Rôle des commissaires aux comptes

Le collège des représentants de l'AMF a en outre demandé une sanction de 100.000 euros contre chacun des deux commissaires aux comptes d'EuropaCorp à l'époque, à savoir les sociétés Ernst and Young et Ledouble.

Alors que la rapporteuse de la commission des sanctions a plaidé pour que les deux commissaires aux comptes soient mis hors de cause, le collège de l'AMF a estimé pour sa part qu'ils "auraient dû savoir" que toutes ces informations étaient "imprécises et inexactes" et que dans la mesure où ils ont certifié l'intégralité des comptes, ils ne peuvent être dédouanés.

A la date du communiqué, EuropaCorp "n'avait pas d'autre choix que de donner des informations qualitatives", et en lisant que la marge opérationnelle allait être particulièrement réduite, "un lecteur averti et raisonnable était à même de déduire" la signification de cette alerte, a expliqué la défense de la société. Et d'ailleurs, "les analystes financiers en ont tiré les conséquences" dès le lendemain en modifiant leurs prévisions de résultats, a-t-elle complété.

Aucun des dirigeants d'EuropaCorp n'était présent à l'audience de ce vendredi 10 octobre. Mi-2011, le directeur général Christophe Lambert avait annoncé lui-même l'ouverture de l'enquête de l'AMF, en affirmant que cette enquête était lancée à la demande de la société...

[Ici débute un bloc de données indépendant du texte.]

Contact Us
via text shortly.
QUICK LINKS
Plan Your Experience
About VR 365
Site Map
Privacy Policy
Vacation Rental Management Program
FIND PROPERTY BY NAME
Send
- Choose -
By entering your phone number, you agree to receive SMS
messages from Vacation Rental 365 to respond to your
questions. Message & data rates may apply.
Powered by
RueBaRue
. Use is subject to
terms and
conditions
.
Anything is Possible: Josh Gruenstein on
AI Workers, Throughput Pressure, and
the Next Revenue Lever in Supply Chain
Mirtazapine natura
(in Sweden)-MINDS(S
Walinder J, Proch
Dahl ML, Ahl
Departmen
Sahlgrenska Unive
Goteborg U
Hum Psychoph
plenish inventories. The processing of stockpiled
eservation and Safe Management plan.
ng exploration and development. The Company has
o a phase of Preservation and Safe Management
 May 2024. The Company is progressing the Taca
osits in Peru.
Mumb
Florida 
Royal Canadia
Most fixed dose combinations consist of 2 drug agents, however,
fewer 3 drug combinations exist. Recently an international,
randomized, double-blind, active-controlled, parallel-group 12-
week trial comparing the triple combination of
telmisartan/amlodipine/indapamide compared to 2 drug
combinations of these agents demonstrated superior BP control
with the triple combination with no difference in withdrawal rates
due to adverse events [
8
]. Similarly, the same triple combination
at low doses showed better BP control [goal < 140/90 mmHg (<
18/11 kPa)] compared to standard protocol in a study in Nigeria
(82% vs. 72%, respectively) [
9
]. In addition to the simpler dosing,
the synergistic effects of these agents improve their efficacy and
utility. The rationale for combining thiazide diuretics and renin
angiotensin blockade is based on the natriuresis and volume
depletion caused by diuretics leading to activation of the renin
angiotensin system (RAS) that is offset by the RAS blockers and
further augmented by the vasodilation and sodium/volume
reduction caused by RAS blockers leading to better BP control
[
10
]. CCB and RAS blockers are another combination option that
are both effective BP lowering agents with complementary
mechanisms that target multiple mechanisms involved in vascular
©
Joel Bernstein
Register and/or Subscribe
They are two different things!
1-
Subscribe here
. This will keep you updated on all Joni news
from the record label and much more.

Contactée, la porte-parole d'EuropaCorp n'a pas répondu.

Les problèmes de gouvernance chez EuropaCorp

Plusieurs problèmes sont apparus ces dernières années au sein du studio de Luc Besson, mais qui n'ont apparemment pas été retenus par l'AMF:

*Pierre-Angle Le Pogam, co-fondateur, administrateur et directeur du développement, a démissionné le 26 novembre 2010, mais cette démission restera secrète jusqu'à sa révélation deux mois plus tard dans le Point. La société répond qu'elle n'était pas obligée de rendre publique immédiatement cette démission, car des négociations étaient en cours pour un départ amiable.

*Gérald Van Kemmel, administrateur d'EuropaCorp de 2008 à 2012, a une fille qui était salariée de Blue Advertainment, société détenue à 51% par Luc Besson. Ce lien n'a pas été rendu public par EuropaCorp, qui a toujours considéré Gerald Van Kemmel comme un administrateur indépendant. La société répond qu'elle n'était pas obligé de faire état de ce lien, car Blue n'était pas (à l'époque) détenue par EuropaCorp.

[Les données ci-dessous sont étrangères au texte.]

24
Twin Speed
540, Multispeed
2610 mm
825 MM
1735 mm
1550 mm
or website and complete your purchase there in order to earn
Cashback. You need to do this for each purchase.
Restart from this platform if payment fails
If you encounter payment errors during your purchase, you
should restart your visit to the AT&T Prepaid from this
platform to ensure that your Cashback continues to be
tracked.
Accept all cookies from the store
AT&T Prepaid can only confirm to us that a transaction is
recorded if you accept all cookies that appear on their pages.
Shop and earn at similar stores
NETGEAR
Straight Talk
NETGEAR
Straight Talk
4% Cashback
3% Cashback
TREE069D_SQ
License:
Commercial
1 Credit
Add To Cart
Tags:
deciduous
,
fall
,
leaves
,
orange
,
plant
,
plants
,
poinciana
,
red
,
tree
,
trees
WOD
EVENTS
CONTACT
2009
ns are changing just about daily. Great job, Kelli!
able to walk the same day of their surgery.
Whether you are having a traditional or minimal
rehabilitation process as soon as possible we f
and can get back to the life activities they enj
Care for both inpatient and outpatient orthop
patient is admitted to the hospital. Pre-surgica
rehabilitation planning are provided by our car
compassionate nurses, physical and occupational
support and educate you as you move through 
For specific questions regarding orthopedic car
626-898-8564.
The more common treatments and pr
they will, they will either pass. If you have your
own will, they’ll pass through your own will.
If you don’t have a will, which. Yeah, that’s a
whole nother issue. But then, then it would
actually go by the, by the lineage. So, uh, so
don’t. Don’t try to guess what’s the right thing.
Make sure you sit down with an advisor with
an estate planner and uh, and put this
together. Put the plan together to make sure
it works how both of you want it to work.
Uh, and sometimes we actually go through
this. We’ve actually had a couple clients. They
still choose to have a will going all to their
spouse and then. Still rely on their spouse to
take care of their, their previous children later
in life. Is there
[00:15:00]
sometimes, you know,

*Grégoire Chertok, associé gérant chez Rothschild & Cie, a été administrateur d'EuropaCorp de 2009 à 2012. La banque Rotschild a été le coordinateur global de l'introduction en bourse d'EuropaCorp en 2007, le détenteur du contrat de liquidité jusqu'en 2009, et le conseil sur plusieurs opérations: financement de la Cité du cinéma en 2010, levée de fonds de 2012. Ces différentes prestations n'ont pas fait l'objet de conventions réglementées. Et EuropaCorp a toujours considéré que Grégoire Chertok était un administrateur indépendant.

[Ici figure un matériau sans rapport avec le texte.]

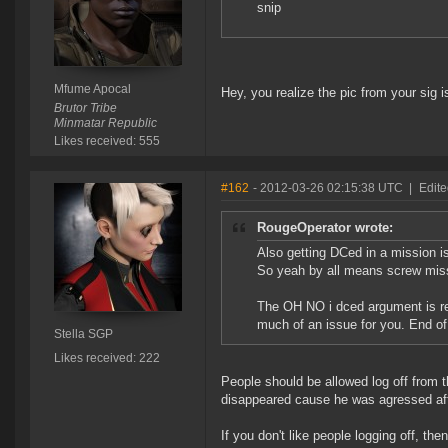
snip
Mfume Apocal
Hey, you realize the pic from your sig i
Brutor Tribe
Minmatar Republic
Likes received: 555
#162
- 2012-03-26 02:15:38 UTC
|
Edite
RougeOperator wrote:
Also getting DCed in a mission is
So yeah by all means screw missi
The OH NO i dced argument is real
much of an issue for you. End of
Stella SGP
Likes received: 222
People should be allowed log off from 
disappeared cause he was agressed afte
If you don't like people logging off, th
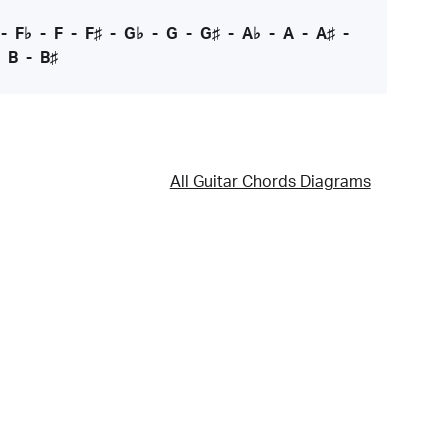
-
F♭
-
F
-
F♯
-
G♭
-
G
-
G♯
-
A♭
-
A
-
A♯
-
-
B
-
B♯
All Guitar Chords Diagrams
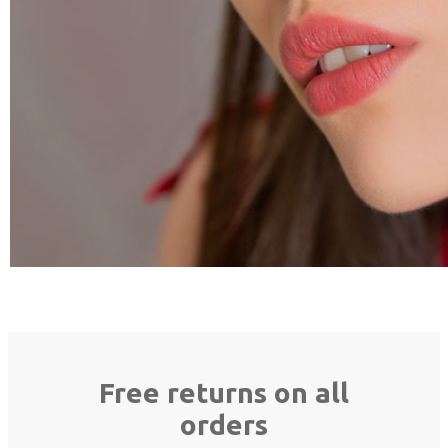
Free returns on all
orders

*outre ses dividendes, Luc Besson reçoit aussi d'EuropaCorp une rémunération en tant que scénariste et réalisateur. Mais le titre des films correspondants n'est pas publié dans le document de référence. Et ces rémunérations ne font pas partie des conventions réglementées. La société répond que "les commissaires aux comptes vérifient que le prix des scénarii sont conformes aux conditions de marché".